The Year After is a fascinating study. The Year After Babe Ruth hit 60 home runs, he hit 54 more. The Year After Roger Maris hit 61 home runs, he hit only 33 — and he never hit as many as 27 again for the rest of his career.
And that’s actually exactly as it should have been. Ruth was one of the great hitters of his era, and he was still very much in his prime. Maris was an excellent player, and 1962 was a terrific year for him, as he knocked in 100 runs for the third — and last — time of his career. But his 1962 was every bit as representative of his career as Ruth’s 1928 was of his.
One was a pantheon player.
One was a very good player.
So when Aaron Judge reports to Steinbrenner Field to begin the most anticipated baseball sequel since “Major League 2,” we can state with a fair amount of certainty two things:
1. He is unlikely to match last year’s otherworldly numbers which, besides the 62 long balls, included career highs in runs (133), RBIs (131), hits (177), batting average (.311), slugging percentage (.686), OPS (1.111) and OPS+ (211).
2. If he merely maintains his health and produces as he had before last year’s epic output, that still puts him among the five best players in baseball. And that’s a hell of a place to start when you assess the 2023 Yankees.
“What I want more than anything else is to be on the field when the Yankees celebrate their next championship,” Judge said a few weeks ago, on the night when he received his MVP award at the Baseball Writers’ Association of America dinner in Manhattan. “And there’s no reason why we shouldn’t be in that conversation every year. But especially this year.”
Last season was an odd one in many ways for the Yankees, who spent the better part of the first half looking every day like they might set a new gold standard for team excellence, then spent much of the second half watching Judge chase one of the great individual achievements in the sport’s history.
So few teams have had the fragmented year the Yankees did. They spent three full months looking like they were going to run away and hide from the rest of the American League.
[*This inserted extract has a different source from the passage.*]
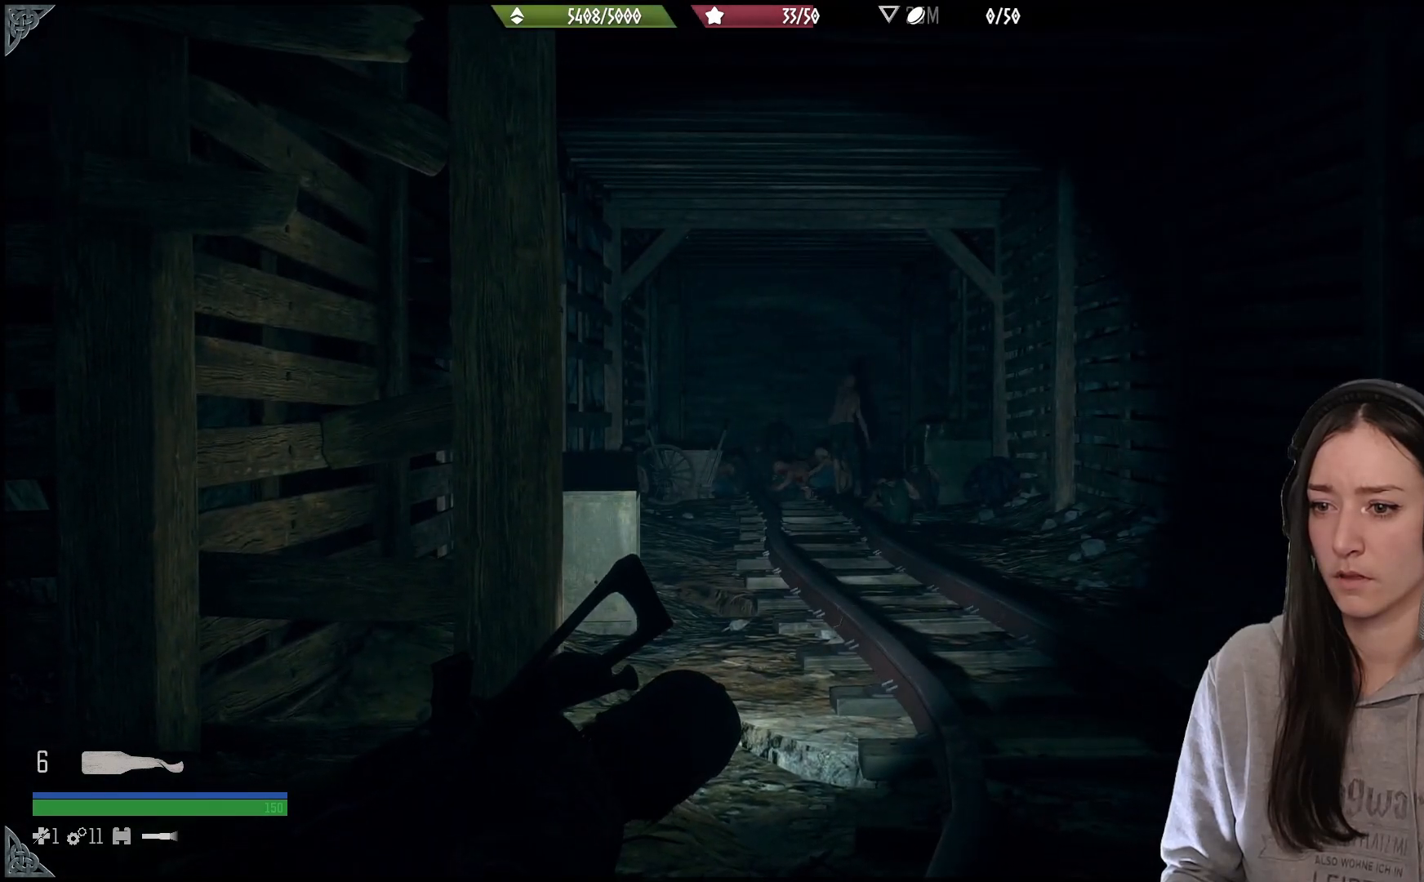
{"buttons": [], "left_stick": "center", "right_stick": "center", "events": []}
They spent too much of the next three months looking like they just wanted to find a place to hide while the other elite teams in the AL caught up to them.
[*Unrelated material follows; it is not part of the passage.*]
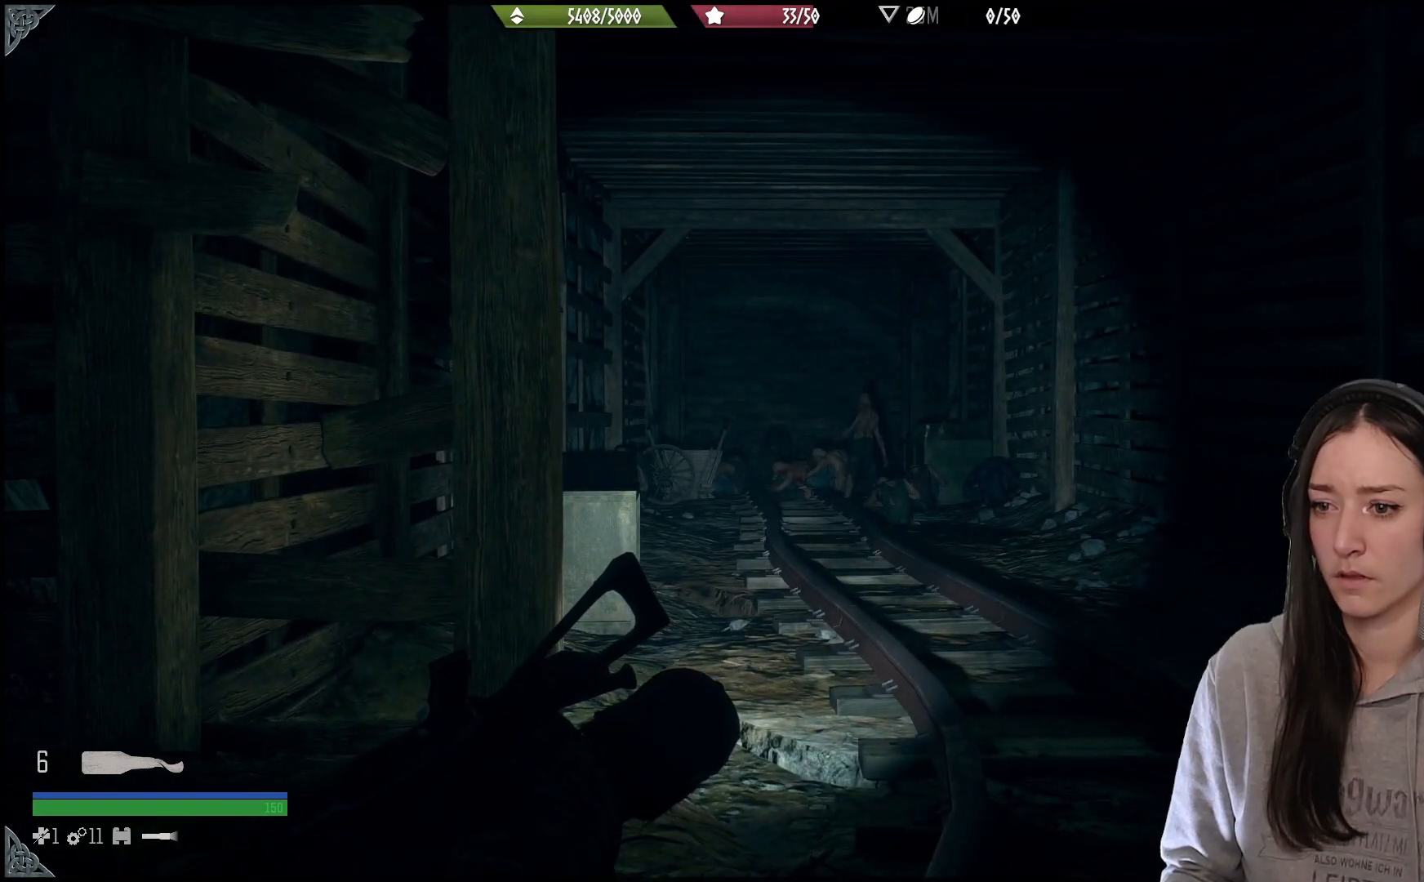
{"buttons": [], "left_stick": "center", "right_stick": "center", "events": []}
They won back-to-back elimination games in the AL Division Series, proving they had a strength of character that only a handful of teams possess in any given year; then proceeded directly to a four-game sweep in the ALCS to their most bitter rival, leading for only a handful of innings the entire series, looking for all the world like the reluctant owners of a glass jaw.
“It was,” Judge understated, “a different kind of year.”
But weeks after the final game of the season was played the Yankees secured a victory second in importance only to Houston’s title-clinching win in Game 6 of the World Series: they got Aaron Judge’s signature at the bottom of a nine-year, $360 million contract after a few worrisome starts and stops.
So Judge is the face of the Yankees now. He is the captain of the Yankees now. He embraces both truths, and already seems to understand that with the metaphorical “C” on his chest comes an added burden or responsibility. The hard truth of the Yankee captaincy is that there are two subsets.
There is Lou Gehrig, Thurman Munson and Derek Jeter, on whose watches the Yanks won 11 of their 27 championships. And there are the others, notably Graig Nettles, Willie Randolph, Ron Guidry and Don Mattingly, who all achieved various levels of affection among the fans but never captained champions.
There is reverence attached to one, mere respect to the other. But the chasm is notable, and noted.
“It’s an incredible honor,” Judge said, “and not one that I take lightly.”
There are so many variables between now and Halloween that either allow or forbid these stories from having happy and fulfilling endings. Starting with Judge, though? That’s a fine foundation. That’s a considerable cornerstone. You start from a position of strength when you write No. 99’s name in the lineup card every day.